ML Technologies at Tokyo 2020 Olympics

National Olympic teams use machine learning to gain a competitive advantage over their opponents in the Tokyo 2020 Olympics. The international sporting event uses machine learning technologies to track athlete data, real-time feedback from coaches who can tell athletes when to exercise and when to stop using algorithms to predict sports injuries.

Machine learning algorithms analyze athlete data collected by multiple systems like Alibaba Group and Intel, which have teamed up to run a 3D athlete tracking system that enables coaches to study every minute of their Olympians’ movement. The system is based on algorithms to understand the biomechanics of the movements of athletes recorded by cameras and to estimate the position of important joints in the body.

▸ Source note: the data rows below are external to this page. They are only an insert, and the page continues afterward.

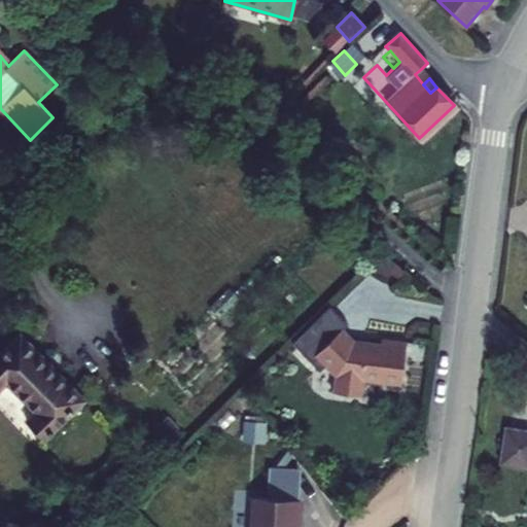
[(348,327),(329,309),(292,345),(320,374),(325,367),(336,378),(334,393),(361,397),(364,383),(399,388),(407,345),(381,341),(380,346),(352,343),(343,332),(348,327)]
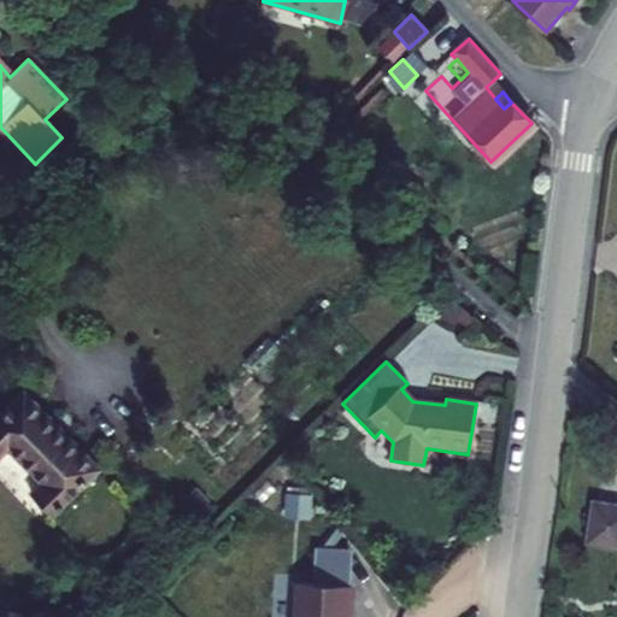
[(98,469),(22,393),(0,415),(0,452),(6,447),(42,483),(31,494),(51,515),(98,469)]
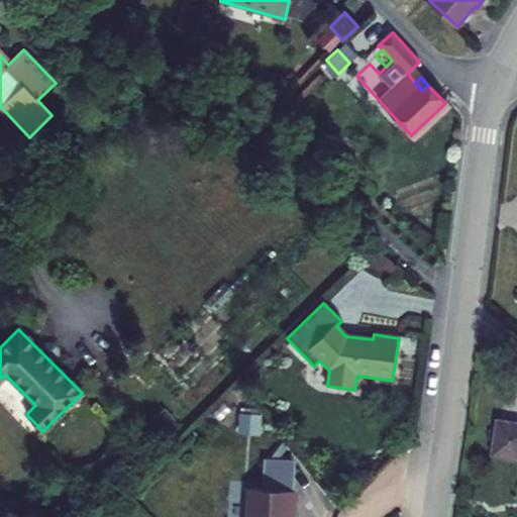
[(516,421),(498,419),(493,453),(516,456),(516,421)]
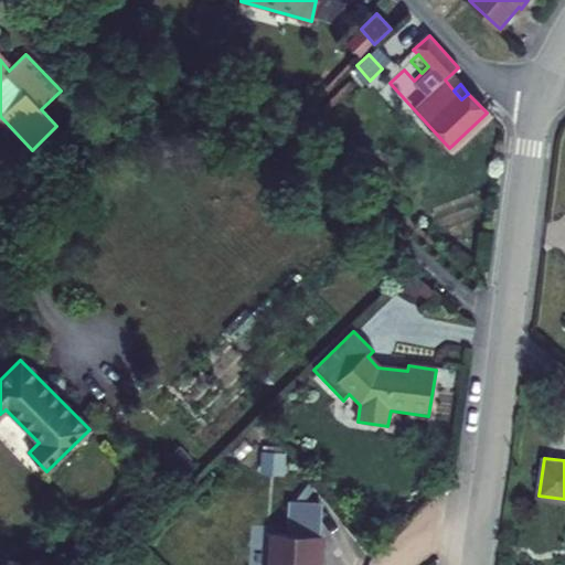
[(320,564),(322,539),(273,535),(272,551),(269,551),(267,564),(320,564)]
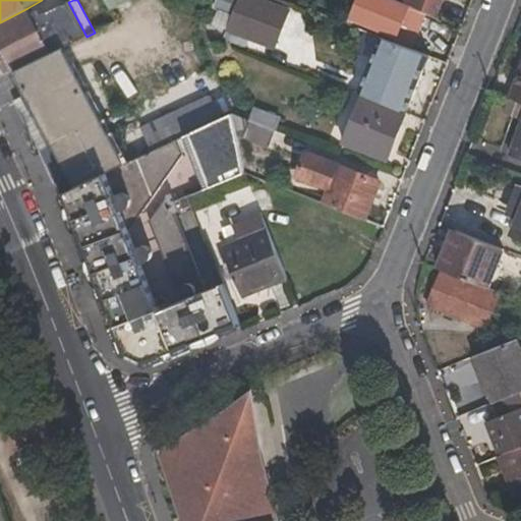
[(105,0),(111,11),(130,0),(105,0)]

As an area of ​​artificial intelligence, computer vision enables machines to perform image processing tasks with the aim of mimicking human vision.

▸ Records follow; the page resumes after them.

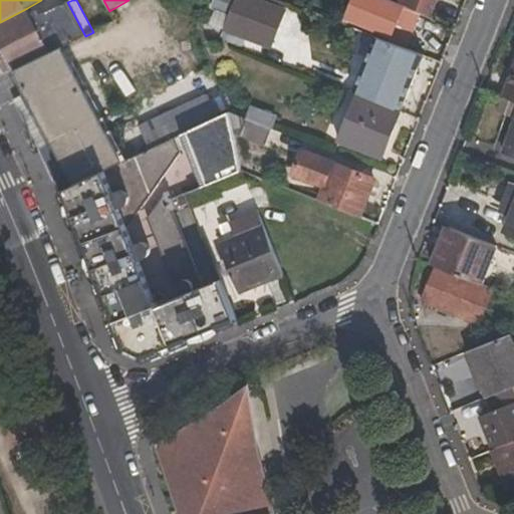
[(227,17),(234,0),(212,0),(209,10),(227,17)]
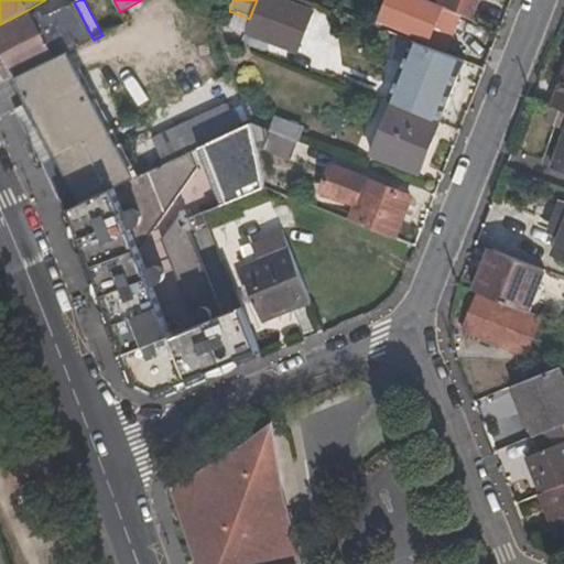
[(243,33),(296,54),(313,11),(285,0),(257,0),(249,19),(243,33)]
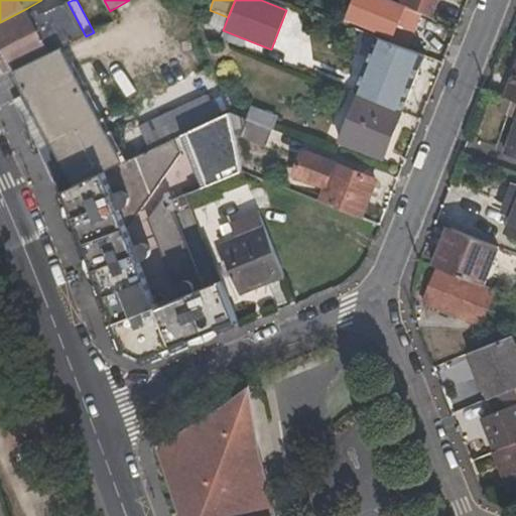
[(392,35),(404,7),(387,0),(357,0),(351,19),(392,35)]
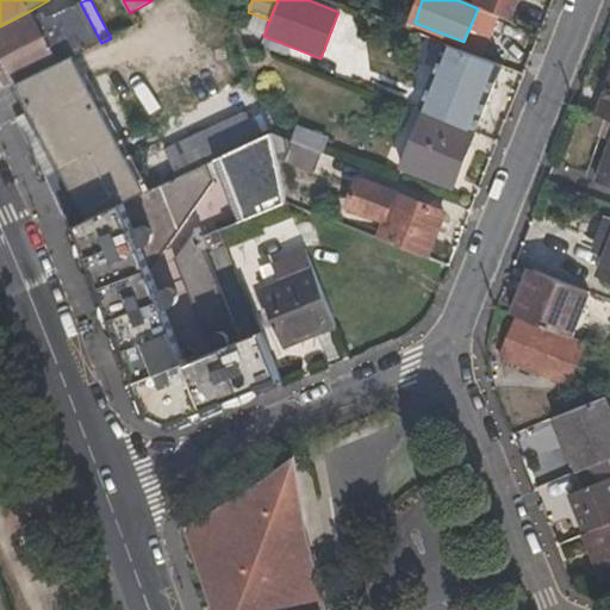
[(475,0),(474,2),(514,17),(521,0),(475,0)]
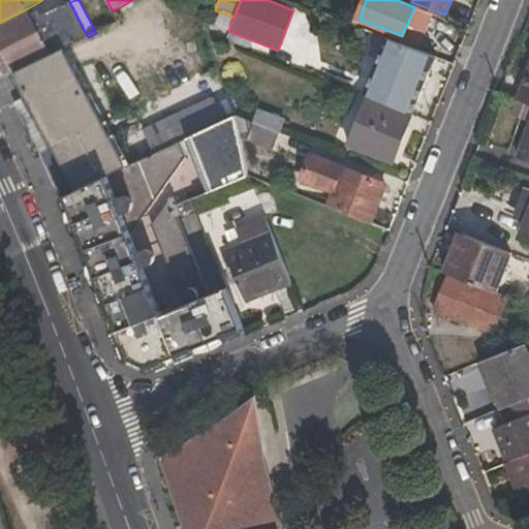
[(28,8),(0,23),(0,65),(2,66),(12,64),(18,71),(63,50),(88,37),(69,2),(41,16),(36,10),(31,12),(28,8)]
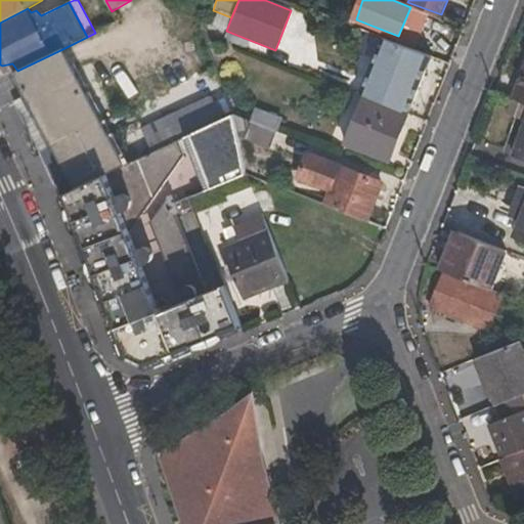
[(423,69),(428,56),(385,39),(367,84),(415,101),(426,71),(423,69)]
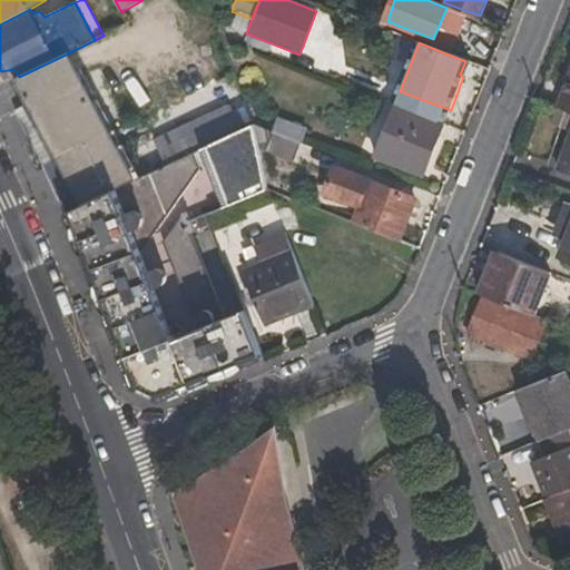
[(80,79),(68,53),(19,77),(31,104),(60,158),(109,135),(80,79)]
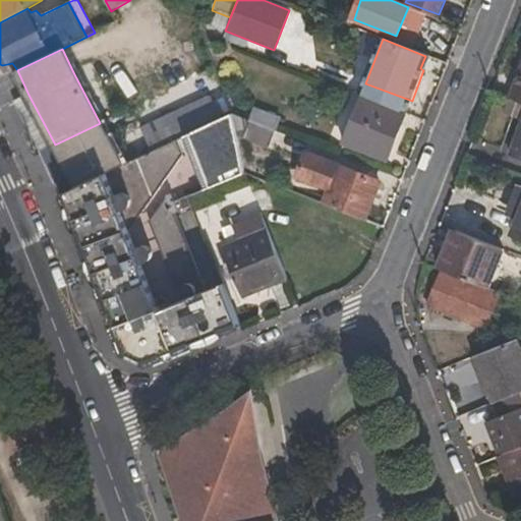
[(423,70),(428,57),(425,56),(420,68),(423,70)]
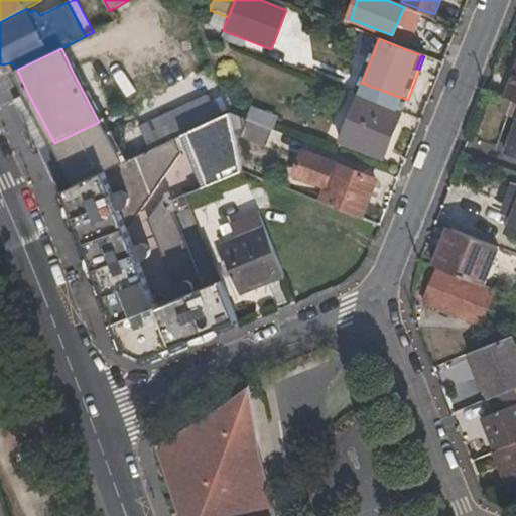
[(120,111),(94,60),(73,72),(99,122),(120,111)]
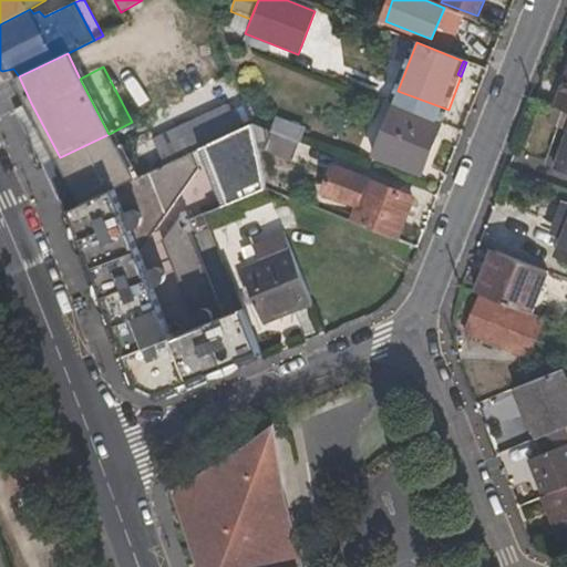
[(566,76),(556,106),(566,111),(566,76)]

Machine learning analyzes the performance of athletes using the Video Intelligence API to track posture, a machine learning technique analyzes photos or videos of people and tries to locate their body parts. With TensorFlow, the person recognition function detects body parts, facial features, Clothing, and pose recognition performs preprocessing steps to train machine learning models.

Trainers rely on machine learning to display individual data for each athlete based on variables like that player’s fitness level and specific overall skills. This process takes it to another level than simple data tracking. Not all athletes are created equal, so machine learning is a critical component that learns about each athlete and signals any significant and high-risk changes in their performance.

Workload information and other data on sleep, hydration, diet, mood, stress, and perceived muscle pain are now backed up by machine learning algorithms so coaches can observe analytics to make decisions about the amount of exercise an athlete should do. .

Olympic teams using the Nike Vaporfly 4% running shoes, can cut energy costs while running by four percent compared to other marathon shoes. Using analytics on the data that create, provides more insight and a way to quantify athlete performance. “RL COOLING” by Ralph Lauren measures body temperature and dissipates heat from the wearer’s skin. Predicting internal body temperature using machine learning models can be used for supervised learning to keep athletes cooler during competition.

Olympic sports such as swimming, gymnastics and beach volleyball use Omega’s stopwatch, which integrates motion sensors and computer vision that allow players to track their movements in real time and analyze them directly during competition. Teams working with machine learning models are optimizing formations, giving better chances of winning medals in important competitions.